Okay comedy writer, here’s your assignment:
Create a pilot with the following –
Make it a family show, and even though there have been family shows on television for sixty years, find an entirely fresh new approach.
It must be enduring so that you could generate stories for five years.
You must create ten distinctive characters. They all must funny, relatable, edgy, flawed, and yet endearing. They all must relate to each other in some way. You need to set up relationships, dynamics, conflicts, alliances.
You must cast these parts perfectly, preferably with fresh faces we haven’t seen ten thousand times. And if you do use a familiar actor he’s got to be so right for the role you can’t imagine anyone else in his place.
You need to set a tone. Quirky but grounded. “Out there” but believable.
You must introduce all of these elements in twenty minutes, giving each character ample time to establish him or herself. You must create story threads that all dovetail so that the show has a nice flow.
You must make it genuinely funny.
This must be a network show. You have no leeway on language.
You must tie it all together at the end.
And again, all of this in only twenty minutes.
Sound impossible?
That’s MODERN FAMILY that premiered last Wednesday night on ABC. Without a doubt it was the best comedy pilot I’ve seen in years. It was damn near a master class in writing and a producing a half hour sitcom.
Kudos to Steve Levitan & Christopher Lloyd, two sitcom “veterans” (imagine that – old guys) for concocting this delicious stew.

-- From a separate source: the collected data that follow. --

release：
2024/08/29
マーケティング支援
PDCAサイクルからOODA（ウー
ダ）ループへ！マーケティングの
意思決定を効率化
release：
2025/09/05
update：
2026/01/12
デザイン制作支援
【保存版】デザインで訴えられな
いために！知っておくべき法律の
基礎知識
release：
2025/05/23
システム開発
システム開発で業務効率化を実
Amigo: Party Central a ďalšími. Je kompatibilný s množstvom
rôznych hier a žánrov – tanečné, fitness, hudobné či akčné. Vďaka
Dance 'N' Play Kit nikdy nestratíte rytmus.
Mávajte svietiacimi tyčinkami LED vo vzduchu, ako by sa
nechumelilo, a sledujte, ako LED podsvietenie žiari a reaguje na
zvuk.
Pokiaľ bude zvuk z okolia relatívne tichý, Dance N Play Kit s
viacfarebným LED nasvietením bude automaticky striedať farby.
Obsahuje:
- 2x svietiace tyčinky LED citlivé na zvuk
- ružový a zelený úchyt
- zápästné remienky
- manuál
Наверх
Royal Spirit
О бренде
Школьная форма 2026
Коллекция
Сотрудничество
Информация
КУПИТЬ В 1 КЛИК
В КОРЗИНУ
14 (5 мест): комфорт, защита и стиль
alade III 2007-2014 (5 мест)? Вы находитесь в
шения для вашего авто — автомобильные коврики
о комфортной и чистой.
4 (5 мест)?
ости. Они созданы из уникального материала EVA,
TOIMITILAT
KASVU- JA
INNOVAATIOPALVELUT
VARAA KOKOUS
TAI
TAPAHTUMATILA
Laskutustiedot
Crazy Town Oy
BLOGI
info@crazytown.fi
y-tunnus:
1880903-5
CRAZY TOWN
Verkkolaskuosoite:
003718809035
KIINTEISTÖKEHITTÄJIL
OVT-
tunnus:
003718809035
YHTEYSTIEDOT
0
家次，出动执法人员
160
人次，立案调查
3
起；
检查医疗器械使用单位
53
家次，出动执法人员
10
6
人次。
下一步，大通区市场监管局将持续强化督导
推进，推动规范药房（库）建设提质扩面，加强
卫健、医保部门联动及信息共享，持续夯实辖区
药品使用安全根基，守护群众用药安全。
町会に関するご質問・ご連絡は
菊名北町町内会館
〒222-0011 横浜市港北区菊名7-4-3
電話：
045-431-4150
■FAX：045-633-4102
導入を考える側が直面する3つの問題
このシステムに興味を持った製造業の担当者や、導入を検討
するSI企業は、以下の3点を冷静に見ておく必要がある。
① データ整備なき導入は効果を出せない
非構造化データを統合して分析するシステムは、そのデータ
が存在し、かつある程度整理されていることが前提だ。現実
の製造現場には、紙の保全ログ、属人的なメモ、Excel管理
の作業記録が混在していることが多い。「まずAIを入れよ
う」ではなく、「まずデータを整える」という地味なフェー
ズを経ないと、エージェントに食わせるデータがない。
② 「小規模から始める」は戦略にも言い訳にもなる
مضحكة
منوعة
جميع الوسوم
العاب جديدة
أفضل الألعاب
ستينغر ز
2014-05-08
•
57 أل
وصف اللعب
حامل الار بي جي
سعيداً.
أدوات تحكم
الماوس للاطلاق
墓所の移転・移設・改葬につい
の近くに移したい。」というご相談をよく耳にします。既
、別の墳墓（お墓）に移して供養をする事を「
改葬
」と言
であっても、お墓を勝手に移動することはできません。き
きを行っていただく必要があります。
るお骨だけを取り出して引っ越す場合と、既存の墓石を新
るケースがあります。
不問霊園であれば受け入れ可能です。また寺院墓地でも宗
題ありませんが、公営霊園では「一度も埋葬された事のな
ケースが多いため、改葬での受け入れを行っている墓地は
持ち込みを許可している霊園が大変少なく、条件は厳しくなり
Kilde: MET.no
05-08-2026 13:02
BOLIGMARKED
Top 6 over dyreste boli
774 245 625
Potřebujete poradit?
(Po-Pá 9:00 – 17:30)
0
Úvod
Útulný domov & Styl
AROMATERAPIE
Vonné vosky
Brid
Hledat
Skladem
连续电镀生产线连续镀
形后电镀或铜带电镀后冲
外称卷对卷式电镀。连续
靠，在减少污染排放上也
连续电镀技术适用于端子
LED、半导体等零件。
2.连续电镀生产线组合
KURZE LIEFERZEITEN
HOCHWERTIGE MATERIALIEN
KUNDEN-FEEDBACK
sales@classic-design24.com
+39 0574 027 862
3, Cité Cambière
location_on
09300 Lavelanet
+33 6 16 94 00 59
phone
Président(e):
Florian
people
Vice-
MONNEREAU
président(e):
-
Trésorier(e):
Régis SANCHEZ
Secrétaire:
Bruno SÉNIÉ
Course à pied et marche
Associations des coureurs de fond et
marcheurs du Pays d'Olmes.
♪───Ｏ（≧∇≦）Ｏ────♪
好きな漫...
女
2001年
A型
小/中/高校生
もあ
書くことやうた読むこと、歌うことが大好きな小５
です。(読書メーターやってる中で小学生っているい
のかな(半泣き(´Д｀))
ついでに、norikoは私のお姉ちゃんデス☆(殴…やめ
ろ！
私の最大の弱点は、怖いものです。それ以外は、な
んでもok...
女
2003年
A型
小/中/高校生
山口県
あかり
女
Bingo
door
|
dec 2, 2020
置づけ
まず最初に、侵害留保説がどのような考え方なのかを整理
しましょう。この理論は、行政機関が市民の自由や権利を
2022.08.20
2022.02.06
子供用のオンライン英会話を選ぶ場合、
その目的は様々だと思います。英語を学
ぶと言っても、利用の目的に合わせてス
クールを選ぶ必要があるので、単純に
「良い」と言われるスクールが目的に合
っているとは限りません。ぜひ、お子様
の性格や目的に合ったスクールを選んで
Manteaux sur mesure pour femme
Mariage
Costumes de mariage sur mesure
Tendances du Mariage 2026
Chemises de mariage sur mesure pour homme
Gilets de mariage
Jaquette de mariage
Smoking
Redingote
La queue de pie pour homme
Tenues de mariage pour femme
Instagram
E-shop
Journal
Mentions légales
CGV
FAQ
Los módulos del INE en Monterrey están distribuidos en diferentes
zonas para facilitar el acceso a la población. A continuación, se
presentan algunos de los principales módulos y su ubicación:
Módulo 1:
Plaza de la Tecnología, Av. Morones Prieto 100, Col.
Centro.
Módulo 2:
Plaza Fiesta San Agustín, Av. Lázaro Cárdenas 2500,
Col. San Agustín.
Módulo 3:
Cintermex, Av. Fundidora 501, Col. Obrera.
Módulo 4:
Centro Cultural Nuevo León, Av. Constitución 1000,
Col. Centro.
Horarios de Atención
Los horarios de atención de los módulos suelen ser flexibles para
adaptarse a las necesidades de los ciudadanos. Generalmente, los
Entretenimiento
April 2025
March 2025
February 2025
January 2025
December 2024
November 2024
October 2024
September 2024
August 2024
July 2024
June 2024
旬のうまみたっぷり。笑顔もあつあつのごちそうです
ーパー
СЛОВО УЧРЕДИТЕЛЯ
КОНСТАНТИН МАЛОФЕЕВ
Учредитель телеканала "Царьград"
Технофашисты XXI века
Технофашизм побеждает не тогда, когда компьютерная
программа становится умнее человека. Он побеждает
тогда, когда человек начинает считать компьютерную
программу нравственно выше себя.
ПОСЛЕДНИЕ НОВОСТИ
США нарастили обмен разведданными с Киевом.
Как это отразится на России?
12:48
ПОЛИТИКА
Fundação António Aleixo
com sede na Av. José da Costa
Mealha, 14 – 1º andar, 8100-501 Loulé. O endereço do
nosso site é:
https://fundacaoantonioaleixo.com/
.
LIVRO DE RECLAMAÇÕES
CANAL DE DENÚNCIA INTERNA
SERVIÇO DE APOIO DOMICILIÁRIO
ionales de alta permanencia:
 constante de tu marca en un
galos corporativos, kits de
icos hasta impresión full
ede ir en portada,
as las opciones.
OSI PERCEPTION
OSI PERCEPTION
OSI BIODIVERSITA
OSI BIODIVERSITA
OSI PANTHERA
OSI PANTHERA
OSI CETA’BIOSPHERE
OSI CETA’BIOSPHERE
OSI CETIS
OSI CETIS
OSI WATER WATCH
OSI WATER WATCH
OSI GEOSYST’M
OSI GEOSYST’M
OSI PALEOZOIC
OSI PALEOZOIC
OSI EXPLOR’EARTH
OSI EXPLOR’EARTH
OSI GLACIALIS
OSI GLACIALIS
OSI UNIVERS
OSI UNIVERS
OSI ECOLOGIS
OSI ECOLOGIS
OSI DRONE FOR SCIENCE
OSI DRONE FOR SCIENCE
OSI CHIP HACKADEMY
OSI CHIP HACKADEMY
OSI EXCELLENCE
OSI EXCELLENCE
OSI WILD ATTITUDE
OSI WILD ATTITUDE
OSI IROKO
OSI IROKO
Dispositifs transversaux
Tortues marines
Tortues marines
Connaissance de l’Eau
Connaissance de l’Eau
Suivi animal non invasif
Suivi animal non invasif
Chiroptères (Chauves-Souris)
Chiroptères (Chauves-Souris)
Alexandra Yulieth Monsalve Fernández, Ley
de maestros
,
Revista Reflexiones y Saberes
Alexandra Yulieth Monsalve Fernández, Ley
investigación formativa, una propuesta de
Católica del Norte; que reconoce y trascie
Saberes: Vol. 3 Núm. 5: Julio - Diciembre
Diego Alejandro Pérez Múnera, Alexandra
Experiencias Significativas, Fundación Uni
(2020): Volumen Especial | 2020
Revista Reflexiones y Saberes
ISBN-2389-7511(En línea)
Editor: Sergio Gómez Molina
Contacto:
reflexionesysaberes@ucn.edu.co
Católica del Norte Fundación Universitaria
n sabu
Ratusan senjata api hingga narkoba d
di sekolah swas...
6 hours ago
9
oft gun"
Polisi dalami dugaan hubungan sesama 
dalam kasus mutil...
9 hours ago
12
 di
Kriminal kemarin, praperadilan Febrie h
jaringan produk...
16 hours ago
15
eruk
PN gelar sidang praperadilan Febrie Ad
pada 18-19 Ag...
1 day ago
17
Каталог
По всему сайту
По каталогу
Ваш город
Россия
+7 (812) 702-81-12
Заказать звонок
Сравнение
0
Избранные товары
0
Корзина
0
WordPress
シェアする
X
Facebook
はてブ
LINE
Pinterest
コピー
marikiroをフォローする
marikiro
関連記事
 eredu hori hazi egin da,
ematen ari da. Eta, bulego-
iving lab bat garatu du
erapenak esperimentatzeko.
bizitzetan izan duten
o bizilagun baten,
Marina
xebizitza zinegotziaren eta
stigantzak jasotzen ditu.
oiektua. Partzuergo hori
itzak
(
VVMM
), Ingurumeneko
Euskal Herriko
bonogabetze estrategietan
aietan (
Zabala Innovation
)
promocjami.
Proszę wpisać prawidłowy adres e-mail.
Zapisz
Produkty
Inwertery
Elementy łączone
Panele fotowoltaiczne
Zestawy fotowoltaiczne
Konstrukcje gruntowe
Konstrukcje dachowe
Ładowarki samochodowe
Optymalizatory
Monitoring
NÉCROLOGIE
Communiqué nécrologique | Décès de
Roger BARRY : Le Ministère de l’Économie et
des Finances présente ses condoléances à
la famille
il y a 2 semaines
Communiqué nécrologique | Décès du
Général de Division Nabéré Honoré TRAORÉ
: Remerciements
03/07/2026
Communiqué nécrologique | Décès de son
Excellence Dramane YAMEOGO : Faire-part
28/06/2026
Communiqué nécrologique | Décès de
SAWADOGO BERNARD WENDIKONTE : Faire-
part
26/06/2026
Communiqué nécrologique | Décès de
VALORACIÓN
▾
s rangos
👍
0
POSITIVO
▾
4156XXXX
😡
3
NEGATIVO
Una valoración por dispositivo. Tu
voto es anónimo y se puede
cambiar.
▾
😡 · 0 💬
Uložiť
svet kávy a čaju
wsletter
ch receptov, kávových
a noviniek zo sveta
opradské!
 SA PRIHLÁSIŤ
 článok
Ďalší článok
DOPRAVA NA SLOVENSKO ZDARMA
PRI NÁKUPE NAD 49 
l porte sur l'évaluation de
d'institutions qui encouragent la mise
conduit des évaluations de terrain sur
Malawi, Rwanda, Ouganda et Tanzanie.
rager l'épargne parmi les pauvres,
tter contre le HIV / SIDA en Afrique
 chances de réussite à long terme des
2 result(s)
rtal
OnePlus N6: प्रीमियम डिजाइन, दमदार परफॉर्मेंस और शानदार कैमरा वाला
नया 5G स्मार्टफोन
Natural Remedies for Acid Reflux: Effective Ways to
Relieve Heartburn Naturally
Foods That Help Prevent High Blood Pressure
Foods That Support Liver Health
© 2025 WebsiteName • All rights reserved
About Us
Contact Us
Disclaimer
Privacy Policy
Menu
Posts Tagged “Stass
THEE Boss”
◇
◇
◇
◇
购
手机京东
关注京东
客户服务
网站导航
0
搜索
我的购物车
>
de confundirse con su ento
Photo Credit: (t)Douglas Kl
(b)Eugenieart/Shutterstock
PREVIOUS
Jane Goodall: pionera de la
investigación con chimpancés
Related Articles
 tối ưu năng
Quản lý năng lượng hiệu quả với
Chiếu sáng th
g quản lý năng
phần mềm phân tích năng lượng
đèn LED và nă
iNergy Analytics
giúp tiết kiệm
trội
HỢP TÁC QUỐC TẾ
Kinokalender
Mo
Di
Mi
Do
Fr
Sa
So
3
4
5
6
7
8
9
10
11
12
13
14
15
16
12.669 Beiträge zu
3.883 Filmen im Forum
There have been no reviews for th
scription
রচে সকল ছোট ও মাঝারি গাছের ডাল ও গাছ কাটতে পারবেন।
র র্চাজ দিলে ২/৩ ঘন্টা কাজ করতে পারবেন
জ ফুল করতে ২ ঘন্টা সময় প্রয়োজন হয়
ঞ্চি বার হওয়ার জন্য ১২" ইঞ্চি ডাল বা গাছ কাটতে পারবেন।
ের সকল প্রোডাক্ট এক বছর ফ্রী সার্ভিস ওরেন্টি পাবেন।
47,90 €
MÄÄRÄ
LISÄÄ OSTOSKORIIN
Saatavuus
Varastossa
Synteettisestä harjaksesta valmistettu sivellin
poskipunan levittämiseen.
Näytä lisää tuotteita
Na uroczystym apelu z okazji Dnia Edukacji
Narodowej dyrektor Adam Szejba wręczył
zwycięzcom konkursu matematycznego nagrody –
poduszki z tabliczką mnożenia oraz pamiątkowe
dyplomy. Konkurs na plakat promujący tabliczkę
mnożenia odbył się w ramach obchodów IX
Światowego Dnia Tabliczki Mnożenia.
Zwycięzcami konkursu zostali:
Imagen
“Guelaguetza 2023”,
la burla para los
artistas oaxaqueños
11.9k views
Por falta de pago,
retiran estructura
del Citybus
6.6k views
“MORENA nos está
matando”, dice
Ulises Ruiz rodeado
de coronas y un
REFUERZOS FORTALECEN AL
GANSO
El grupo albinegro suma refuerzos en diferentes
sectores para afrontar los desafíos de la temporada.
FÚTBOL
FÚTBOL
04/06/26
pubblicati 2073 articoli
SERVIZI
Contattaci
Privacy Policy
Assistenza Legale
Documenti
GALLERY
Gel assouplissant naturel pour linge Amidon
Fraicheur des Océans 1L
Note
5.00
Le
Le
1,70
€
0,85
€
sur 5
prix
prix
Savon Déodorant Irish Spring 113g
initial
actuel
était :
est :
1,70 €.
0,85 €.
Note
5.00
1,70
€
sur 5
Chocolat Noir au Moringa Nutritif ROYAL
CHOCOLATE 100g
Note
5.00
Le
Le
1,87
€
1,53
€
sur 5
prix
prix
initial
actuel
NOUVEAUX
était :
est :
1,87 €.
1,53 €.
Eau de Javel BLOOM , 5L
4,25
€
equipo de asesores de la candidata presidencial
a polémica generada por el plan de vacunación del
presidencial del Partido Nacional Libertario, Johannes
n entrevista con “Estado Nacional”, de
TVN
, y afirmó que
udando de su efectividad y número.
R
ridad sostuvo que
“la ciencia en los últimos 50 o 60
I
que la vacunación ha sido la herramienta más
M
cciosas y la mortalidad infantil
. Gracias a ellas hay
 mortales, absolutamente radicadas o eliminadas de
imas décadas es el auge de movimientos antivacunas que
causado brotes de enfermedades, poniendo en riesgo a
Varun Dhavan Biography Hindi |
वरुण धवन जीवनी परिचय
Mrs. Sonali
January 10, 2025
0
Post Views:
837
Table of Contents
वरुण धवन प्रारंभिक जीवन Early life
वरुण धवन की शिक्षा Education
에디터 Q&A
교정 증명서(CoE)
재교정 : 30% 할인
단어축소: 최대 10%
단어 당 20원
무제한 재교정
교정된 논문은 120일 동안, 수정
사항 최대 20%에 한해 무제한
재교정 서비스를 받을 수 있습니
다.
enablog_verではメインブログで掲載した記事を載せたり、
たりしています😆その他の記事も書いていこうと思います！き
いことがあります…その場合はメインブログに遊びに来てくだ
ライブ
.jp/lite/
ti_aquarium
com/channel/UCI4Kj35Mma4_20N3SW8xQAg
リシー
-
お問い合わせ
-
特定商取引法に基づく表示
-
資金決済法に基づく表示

Stand-out characters for me were Eric Stonestreet as the flamboyant gay boyfriend (pictured left), Ty Burrell as the clueless “cool” dad, and Ed O’Neill as the family patriarch married to a hot young Latino wife. But all the characters are good. And by midseason I bet I’ll have two more favorites.
MODERN FAMILY is the story of three intertwined families, shot as a reality show. Happily, the purpose of this convention isn’t just to capture the characters in humiliating situations. The story arcs are ingenious, the sight gags and slapstick moments score, and the dialog is hilarious. I say “dialog” because it’s not a series of one-liners. The characters just happen to say funny things that come out of their personalities.
I hope the subsequent episodes are as good. Given the pedigree of the creative staff I like their chances. I would just implore ABC to leave them alone. Let them do the show they want. They already pulled off a spectacular pilot. And it wasn’t as easy as it looks.